The Mid-Day Meal Scheme in India is the largest school-based feeding program in the world, serving 20 million children every day.  It was originally introduced in 1925 as a means to provide free meals to poor and disadvantaged children, with meals that provide a range of 450-700 energy calories and 12-20 grams of protein.

Despite alleviating hunger (though malnutrition certainly remains a problem in India), the program suffers from poor hygiene, and has been caught in multiple scams. Recently, the program’s lack of sanitation resulted in the death of 23 students, who became ill after ingesting cooking oil contaminated with insecticides.

The food poisoning occurred in Dharmasati, a village in India’s eastern state of Bihar, which is 80km (50 miles) north of the state capital, Patna.

A total of 47 children, all between the ages of 4 and 12, fell ill after partaking in the program-offered lunch on July 16, 2013. Currently, 31 children have been moved to Patna Medical College Hospital for further treatment.

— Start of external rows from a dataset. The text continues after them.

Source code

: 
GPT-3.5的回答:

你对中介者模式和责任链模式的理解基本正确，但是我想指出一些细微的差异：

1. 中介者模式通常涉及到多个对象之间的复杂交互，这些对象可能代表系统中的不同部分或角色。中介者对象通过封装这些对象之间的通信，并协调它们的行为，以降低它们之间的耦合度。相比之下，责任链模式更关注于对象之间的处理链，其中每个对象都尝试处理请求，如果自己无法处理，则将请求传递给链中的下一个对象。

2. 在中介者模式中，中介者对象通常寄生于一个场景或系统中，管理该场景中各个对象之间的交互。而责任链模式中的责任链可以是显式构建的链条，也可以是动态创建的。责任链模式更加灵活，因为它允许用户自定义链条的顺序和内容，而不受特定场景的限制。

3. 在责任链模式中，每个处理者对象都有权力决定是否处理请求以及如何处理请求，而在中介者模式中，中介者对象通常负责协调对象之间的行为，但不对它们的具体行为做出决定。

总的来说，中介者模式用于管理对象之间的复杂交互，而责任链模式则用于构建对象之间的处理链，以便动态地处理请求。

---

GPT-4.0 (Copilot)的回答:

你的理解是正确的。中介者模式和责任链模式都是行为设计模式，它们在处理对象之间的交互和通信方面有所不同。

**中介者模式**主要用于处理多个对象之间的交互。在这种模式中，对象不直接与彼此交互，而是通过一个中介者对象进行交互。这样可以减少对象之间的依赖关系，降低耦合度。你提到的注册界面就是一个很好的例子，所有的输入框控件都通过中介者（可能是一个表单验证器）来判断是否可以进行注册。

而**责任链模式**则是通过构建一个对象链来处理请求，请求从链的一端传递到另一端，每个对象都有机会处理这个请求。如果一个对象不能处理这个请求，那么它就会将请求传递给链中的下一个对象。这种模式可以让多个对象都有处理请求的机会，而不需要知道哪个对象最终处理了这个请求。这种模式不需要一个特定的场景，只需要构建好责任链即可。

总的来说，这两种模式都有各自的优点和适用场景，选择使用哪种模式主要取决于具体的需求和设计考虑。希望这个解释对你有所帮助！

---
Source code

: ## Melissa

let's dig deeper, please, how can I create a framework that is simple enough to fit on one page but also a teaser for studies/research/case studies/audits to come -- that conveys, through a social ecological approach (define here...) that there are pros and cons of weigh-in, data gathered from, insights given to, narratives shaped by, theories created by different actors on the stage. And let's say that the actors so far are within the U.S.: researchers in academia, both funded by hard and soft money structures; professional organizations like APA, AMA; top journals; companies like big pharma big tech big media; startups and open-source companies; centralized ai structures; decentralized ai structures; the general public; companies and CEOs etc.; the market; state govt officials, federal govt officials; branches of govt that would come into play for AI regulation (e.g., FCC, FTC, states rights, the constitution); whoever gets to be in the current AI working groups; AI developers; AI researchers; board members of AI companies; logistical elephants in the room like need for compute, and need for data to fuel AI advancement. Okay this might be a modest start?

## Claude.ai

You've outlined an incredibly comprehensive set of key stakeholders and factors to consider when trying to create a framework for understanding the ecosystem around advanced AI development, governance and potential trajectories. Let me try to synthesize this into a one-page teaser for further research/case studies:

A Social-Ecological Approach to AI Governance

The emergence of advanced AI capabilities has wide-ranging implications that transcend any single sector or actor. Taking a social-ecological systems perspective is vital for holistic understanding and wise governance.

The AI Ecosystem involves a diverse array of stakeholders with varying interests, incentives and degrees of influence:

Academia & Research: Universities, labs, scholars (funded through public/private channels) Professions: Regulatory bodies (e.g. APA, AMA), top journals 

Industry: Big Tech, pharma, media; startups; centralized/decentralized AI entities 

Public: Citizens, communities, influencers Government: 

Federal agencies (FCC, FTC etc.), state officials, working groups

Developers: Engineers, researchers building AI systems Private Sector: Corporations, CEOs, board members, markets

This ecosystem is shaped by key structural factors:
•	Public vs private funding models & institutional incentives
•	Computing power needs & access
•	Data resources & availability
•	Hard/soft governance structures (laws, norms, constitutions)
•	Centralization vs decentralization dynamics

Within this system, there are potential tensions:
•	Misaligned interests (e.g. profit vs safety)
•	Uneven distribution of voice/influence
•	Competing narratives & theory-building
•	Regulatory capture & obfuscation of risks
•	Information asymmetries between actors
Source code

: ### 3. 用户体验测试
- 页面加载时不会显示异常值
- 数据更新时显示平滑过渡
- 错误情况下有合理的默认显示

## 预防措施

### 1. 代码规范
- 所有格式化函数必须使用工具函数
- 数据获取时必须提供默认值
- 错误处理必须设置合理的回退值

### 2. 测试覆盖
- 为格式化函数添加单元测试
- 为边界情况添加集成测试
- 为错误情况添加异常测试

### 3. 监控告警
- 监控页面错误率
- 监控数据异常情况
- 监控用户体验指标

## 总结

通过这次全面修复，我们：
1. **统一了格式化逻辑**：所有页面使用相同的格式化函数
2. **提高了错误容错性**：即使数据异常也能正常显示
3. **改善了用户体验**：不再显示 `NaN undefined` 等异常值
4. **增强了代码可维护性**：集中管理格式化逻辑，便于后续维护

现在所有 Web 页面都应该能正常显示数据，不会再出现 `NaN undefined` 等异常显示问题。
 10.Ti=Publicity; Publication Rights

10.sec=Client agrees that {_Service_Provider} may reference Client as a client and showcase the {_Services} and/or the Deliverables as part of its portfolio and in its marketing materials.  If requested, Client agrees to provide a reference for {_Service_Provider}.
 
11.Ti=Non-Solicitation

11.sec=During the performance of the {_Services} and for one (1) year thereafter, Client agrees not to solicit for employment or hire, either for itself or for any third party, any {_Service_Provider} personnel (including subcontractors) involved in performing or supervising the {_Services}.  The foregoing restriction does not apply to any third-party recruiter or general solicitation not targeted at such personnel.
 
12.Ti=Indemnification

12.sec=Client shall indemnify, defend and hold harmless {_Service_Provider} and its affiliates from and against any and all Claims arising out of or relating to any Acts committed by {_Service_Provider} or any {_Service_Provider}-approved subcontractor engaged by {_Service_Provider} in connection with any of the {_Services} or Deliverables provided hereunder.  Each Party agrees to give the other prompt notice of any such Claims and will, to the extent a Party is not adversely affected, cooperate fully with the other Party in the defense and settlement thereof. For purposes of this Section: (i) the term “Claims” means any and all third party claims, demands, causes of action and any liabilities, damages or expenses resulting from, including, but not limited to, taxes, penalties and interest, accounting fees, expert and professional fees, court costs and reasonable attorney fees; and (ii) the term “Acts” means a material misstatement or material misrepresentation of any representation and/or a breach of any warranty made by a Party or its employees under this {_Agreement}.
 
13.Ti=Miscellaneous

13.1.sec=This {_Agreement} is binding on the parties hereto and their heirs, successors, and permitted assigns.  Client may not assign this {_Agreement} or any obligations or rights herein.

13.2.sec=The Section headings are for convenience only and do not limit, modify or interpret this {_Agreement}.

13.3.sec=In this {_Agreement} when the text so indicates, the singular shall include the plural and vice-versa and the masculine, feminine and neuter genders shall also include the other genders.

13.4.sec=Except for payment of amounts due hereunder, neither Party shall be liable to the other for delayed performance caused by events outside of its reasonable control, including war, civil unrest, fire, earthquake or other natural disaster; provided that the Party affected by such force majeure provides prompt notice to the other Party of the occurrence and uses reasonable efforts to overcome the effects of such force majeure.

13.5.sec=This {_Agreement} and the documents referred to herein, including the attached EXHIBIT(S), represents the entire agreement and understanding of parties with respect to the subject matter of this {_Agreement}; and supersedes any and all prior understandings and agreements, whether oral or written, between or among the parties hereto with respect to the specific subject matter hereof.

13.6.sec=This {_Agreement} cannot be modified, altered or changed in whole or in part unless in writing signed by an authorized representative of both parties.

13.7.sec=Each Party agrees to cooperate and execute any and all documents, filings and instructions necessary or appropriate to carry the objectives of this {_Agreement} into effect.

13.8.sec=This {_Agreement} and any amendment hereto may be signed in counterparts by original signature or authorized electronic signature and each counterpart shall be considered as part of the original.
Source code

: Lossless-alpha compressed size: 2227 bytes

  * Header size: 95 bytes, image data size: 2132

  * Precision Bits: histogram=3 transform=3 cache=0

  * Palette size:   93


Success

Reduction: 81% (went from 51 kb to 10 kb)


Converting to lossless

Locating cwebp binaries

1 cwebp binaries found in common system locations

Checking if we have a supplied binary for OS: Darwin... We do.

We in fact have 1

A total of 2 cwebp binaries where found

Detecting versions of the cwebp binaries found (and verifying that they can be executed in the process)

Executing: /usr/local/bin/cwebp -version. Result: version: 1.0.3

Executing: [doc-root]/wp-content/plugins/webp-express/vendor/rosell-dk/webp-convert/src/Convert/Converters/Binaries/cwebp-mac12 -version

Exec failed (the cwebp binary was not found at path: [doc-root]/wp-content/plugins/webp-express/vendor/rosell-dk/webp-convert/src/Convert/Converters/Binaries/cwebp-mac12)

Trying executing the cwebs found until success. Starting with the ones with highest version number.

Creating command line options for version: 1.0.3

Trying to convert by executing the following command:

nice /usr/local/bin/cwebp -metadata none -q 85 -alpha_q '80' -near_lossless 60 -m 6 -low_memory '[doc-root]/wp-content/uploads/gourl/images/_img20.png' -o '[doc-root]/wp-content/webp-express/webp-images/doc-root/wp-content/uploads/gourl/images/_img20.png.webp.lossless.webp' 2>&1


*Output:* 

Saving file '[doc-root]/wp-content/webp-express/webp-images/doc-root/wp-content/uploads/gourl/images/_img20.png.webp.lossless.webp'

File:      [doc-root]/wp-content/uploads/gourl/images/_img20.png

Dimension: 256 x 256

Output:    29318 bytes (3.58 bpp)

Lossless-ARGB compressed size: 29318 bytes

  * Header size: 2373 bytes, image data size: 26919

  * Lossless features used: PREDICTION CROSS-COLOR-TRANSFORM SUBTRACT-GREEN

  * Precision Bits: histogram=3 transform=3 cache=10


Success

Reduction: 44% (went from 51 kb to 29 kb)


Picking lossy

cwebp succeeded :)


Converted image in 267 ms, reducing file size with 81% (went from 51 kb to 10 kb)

The chemical class organophosphate contaminated the cooking oil used to prepare the meal. The oil was bought by the school’s headmistress from a grocery store owned by her husband, and was found to contain “very toxic” levels of monocrotophos, which is an organophosphate pesticide used in agriculture. Organo-phosphorus compounds, while prevalent in the insecticides used to grow vegetables, rice, and other crops, are also used in chemical warfare. Sometimes they are used as nerve gases.

The compounds used in warfare and terrorist attacks are of a higher toxicity level than those used in household insecticides. However, compounds of all levels are easily accessible through common contact. Because of this, organo-phosphorus exposure is often used as a means of suicide. This also means that compounds can cause accidental poisoning fairly quickly, especially within the reach of children.

Since the poisoning, several children have refused to participate in the Mid-Day Meal Scheme. At least four police vehicles were set on fire in reaction as angry parents joined protests against the deaths. The protests also involved the burial of 19 of the victims’ bodies in and around school grounds.